(PROBLEM DETAILS) The records below must be transcribed precisely and in full.

(RECORDS SUPPLIED)
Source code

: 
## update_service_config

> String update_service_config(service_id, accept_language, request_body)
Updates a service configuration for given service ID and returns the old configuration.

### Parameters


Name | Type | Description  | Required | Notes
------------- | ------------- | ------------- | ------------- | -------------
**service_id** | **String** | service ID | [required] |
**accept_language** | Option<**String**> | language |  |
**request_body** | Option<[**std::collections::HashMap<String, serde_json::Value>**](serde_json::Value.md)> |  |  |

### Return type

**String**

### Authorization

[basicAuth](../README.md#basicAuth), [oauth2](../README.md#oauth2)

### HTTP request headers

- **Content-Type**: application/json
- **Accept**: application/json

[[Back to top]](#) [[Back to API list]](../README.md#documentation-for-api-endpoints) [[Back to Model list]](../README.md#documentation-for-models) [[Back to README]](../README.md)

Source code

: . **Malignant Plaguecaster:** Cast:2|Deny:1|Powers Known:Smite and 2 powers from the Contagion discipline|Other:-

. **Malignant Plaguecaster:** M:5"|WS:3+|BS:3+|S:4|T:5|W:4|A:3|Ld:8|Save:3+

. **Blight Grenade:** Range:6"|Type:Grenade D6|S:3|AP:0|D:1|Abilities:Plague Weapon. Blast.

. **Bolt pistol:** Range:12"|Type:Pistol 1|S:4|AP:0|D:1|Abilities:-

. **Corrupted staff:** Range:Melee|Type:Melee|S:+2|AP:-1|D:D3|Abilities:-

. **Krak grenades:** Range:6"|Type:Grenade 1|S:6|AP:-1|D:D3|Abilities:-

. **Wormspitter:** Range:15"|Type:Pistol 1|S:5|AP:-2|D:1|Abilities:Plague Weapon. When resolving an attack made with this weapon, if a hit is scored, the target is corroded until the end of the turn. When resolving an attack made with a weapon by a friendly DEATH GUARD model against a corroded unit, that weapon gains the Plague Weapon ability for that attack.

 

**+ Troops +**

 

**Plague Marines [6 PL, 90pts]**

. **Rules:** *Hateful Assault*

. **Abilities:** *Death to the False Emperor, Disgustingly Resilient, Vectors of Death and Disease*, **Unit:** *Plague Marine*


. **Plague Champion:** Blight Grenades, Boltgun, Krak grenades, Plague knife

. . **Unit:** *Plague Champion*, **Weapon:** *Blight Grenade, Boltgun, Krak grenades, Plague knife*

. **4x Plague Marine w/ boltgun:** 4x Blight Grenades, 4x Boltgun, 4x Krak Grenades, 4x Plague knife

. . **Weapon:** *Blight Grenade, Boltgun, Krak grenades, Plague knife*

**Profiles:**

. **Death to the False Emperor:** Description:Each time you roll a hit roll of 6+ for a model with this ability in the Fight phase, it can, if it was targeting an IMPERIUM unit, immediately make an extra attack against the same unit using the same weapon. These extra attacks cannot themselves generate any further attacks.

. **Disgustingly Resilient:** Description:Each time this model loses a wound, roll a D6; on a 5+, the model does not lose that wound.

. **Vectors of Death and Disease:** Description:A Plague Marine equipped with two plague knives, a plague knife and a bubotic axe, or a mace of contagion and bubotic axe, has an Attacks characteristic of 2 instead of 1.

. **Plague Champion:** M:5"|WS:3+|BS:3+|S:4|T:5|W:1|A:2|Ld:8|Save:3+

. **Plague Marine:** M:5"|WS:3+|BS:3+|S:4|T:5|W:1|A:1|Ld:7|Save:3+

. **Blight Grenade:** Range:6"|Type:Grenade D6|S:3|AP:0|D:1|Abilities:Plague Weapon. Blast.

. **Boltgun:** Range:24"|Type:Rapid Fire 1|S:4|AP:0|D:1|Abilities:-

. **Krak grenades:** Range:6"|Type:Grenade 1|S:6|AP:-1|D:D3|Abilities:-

(EXERCISE SOLUTION)
Source code

: 
## update_service_config

> String update_service_config(service_id, accept_language, request_body)
Updates a service configuration for given service ID and returns the old configuration.

### Parameters


Name | Type | Description  | Required | Notes
------------- | ------------- | ------------- | ------------- | -------------
**service_id** | **String** | service ID | [required] |
**accept_language** | Option<**String**> | language |  |
**request_body** | Option<[**std::collections::HashMap<String, serde_json::Value>**](serde_json::Value.md)> |  |  |

### Return type

**String**

### Authorization

[basicAuth](../README.md#basicAuth), [oauth2](../README.md#oauth2)

### HTTP request headers

- **Content-Type**: application/json
- **Accept**: application/json

[[Back to top]](#) [[Back to API list]](../README.md#documentation-for-api-endpoints) [[Back to Model list]](../README.md#documentation-for-models) [[Back to README]](../README.md)

Source code

: . **Malignant Plaguecaster:** Cast:2|Deny:1|Powers Known:Smite and 2 powers from the Contagion discipline|Other:-

. **Malignant Plaguecaster:** M:5"|WS:3+|BS:3+|S:4|T:5|W:4|A:3|Ld:8|Save:3+

. **Blight Grenade:** Range:6"|Type:Grenade D6|S:3|AP:0|D:1|Abilities:Plague Weapon. Blast.

. **Bolt pistol:** Range:12"|Type:Pistol 1|S:4|AP:0|D:1|Abilities:-

. **Corrupted staff:** Range:Melee|Type:Melee|S:+2|AP:-1|D:D3|Abilities:-

. **Krak grenades:** Range:6"|Type:Grenade 1|S:6|AP:-1|D:D3|Abilities:-

. **Wormspitter:** Range:15"|Type:Pistol 1|S:5|AP:-2|D:1|Abilities:Plague Weapon. When resolving an attack made with this weapon, if a hit is scored, the target is corroded until the end of the turn. When resolving an attack made with a weapon by a friendly DEATH GUARD model against a corroded unit, that weapon gains the Plague Weapon ability for that attack.

 

**+ Troops +**

 

**Plague Marines [6 PL, 90pts]**

. **Rules:** *Hateful Assault*

. **Abilities:** *Death to the False Emperor, Disgustingly Resilient, Vectors of Death and Disease*, **Unit:** *Plague Marine*


. **Plague Champion:** Blight Grenades, Boltgun, Krak grenades, Plague knife

. . **Unit:** *Plague Champion*, **Weapon:** *Blight Grenade, Boltgun, Krak grenades, Plague knife*

. **4x Plague Marine w/ boltgun:** 4x Blight Grenades, 4x Boltgun, 4x Krak Grenades, 4x Plague knife

. . **Weapon:** *Blight Grenade, Boltgun, Krak grenades, Plague knife*

**Profiles:**

. **Death to the False Emperor:** Description:Each time you roll a hit roll of 6+ for a model with this ability in the Fight phase, it can, if it was targeting an IMPERIUM unit, immediately make an extra attack against the same unit using the same weapon. These extra attacks cannot themselves generate any further attacks.

. **Disgustingly Resilient:** Description:Each time this model loses a wound, roll a D6; on a 5+, the model does not lose that wound.

. **Vectors of Death and Disease:** Description:A Plague Marine equipped with two plague knives, a plague knife and a bubotic axe, or a mace of contagion and bubotic axe, has an Attacks characteristic of 2 instead of 1.

. **Plague Champion:** M:5"|WS:3+|BS:3+|S:4|T:5|W:1|A:2|Ld:8|Save:3+

. **Plague Marine:** M:5"|WS:3+|BS:3+|S:4|T:5|W:1|A:1|Ld:7|Save:3+

. **Blight Grenade:** Range:6"|Type:Grenade D6|S:3|AP:0|D:1|Abilities:Plague Weapon. Blast.

. **Boltgun:** Range:24"|Type:Rapid Fire 1|S:4|AP:0|D:1|Abilities:-

. **Krak grenades:** Range:6"|Type:Grenade 1|S:6|AP:-1|D:D3|Abilities:-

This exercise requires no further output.